======== Exercise materials ========

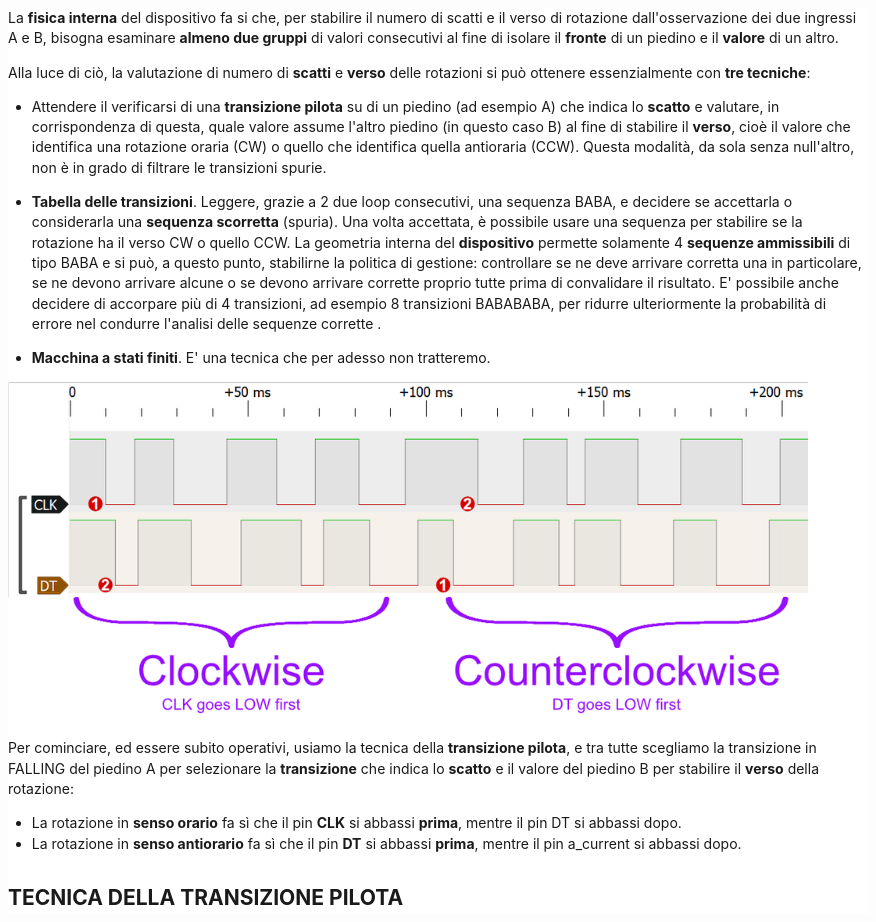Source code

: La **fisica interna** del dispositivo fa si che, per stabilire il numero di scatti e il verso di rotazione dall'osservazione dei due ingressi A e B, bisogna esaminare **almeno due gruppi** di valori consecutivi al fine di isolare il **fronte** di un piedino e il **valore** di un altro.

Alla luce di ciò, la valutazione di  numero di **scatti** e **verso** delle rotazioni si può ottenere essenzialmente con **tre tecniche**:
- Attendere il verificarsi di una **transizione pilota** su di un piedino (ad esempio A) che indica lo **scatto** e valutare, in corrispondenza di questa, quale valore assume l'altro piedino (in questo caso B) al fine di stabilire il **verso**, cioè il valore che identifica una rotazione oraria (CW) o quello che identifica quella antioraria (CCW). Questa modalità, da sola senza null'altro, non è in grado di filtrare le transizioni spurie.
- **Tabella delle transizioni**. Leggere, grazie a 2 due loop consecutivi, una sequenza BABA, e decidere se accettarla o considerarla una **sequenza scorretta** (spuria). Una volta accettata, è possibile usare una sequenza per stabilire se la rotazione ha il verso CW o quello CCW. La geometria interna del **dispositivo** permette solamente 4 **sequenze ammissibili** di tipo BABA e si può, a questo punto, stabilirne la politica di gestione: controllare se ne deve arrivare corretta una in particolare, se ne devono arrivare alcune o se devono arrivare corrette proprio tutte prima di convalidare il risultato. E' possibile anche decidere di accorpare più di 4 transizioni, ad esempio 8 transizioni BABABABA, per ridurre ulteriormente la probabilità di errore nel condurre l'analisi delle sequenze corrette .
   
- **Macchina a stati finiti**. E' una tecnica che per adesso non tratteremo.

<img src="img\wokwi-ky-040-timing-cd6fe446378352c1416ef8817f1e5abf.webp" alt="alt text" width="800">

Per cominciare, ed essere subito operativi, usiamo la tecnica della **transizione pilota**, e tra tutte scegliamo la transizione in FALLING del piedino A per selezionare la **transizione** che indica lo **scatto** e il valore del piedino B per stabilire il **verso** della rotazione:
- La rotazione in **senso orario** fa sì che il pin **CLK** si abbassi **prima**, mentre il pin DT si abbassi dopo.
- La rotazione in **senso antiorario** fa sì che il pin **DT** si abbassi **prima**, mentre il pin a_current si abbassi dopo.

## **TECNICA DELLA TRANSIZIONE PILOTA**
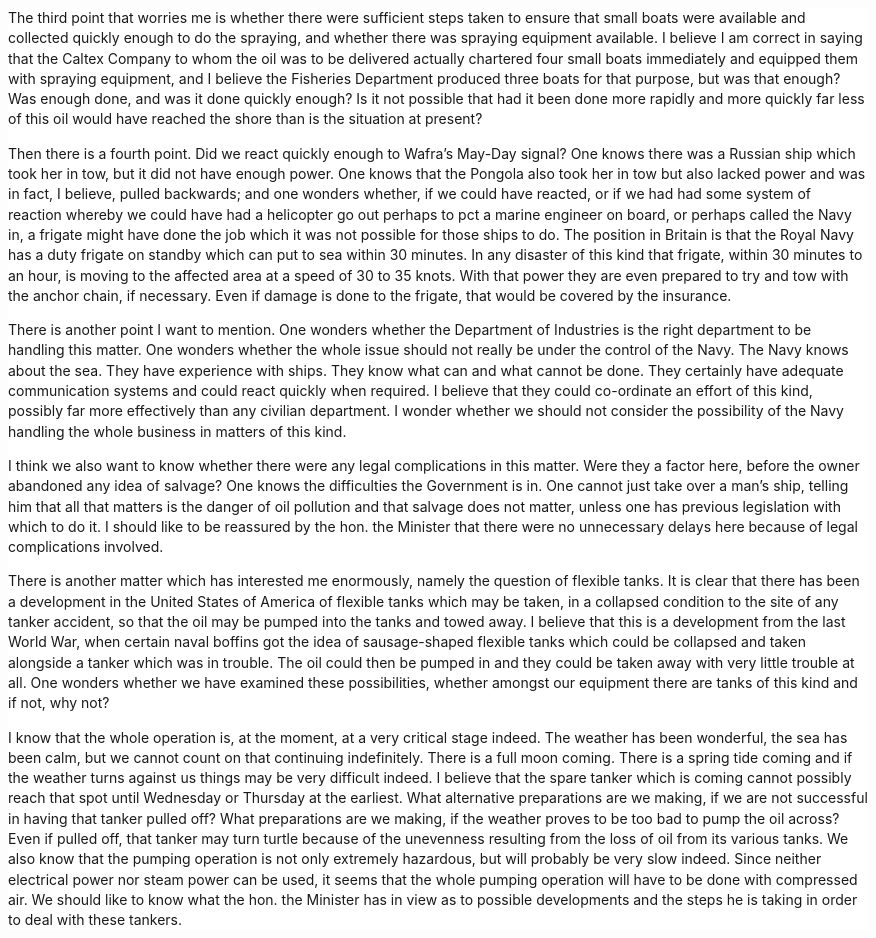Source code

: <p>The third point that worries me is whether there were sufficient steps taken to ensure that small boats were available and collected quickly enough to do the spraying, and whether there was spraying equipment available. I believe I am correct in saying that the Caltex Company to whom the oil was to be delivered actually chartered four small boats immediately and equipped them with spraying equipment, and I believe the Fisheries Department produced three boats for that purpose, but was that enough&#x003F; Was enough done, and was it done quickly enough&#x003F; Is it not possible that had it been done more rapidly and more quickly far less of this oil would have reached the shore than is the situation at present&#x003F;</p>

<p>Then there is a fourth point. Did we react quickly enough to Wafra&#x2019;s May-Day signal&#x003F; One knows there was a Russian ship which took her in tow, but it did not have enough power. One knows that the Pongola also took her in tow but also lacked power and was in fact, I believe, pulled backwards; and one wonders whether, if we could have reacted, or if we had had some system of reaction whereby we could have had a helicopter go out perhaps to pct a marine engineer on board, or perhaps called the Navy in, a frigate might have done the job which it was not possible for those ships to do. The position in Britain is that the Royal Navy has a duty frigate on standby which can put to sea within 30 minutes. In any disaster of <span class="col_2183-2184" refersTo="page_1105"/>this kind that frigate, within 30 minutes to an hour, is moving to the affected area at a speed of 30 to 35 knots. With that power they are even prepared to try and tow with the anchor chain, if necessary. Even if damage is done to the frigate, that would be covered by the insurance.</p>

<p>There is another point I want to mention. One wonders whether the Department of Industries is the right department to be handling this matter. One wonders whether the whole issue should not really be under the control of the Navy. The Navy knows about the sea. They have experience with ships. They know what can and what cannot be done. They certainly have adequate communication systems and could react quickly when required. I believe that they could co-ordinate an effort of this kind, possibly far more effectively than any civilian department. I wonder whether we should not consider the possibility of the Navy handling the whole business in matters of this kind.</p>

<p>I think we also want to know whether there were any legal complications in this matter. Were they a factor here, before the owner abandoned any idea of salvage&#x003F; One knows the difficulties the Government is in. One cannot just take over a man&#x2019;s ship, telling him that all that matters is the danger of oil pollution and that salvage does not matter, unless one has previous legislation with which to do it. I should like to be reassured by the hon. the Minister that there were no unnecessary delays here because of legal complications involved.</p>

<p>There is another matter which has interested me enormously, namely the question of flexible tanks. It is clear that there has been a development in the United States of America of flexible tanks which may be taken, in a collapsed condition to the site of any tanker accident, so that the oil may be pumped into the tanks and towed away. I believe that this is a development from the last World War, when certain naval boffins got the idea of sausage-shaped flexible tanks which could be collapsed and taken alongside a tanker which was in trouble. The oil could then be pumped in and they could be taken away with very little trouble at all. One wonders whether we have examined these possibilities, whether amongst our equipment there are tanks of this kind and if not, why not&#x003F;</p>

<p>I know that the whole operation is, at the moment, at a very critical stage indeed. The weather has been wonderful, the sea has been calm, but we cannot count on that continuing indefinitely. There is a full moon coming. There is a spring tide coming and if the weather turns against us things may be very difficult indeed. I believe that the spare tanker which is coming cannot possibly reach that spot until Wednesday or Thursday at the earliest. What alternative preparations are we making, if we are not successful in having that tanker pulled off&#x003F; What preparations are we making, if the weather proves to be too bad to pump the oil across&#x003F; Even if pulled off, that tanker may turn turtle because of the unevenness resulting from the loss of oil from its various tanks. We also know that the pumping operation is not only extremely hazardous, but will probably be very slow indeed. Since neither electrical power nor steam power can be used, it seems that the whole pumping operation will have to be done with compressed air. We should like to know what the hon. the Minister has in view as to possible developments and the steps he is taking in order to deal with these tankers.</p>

========

How many lines of the records above contain the string "quello"? Reply with the number alone.

2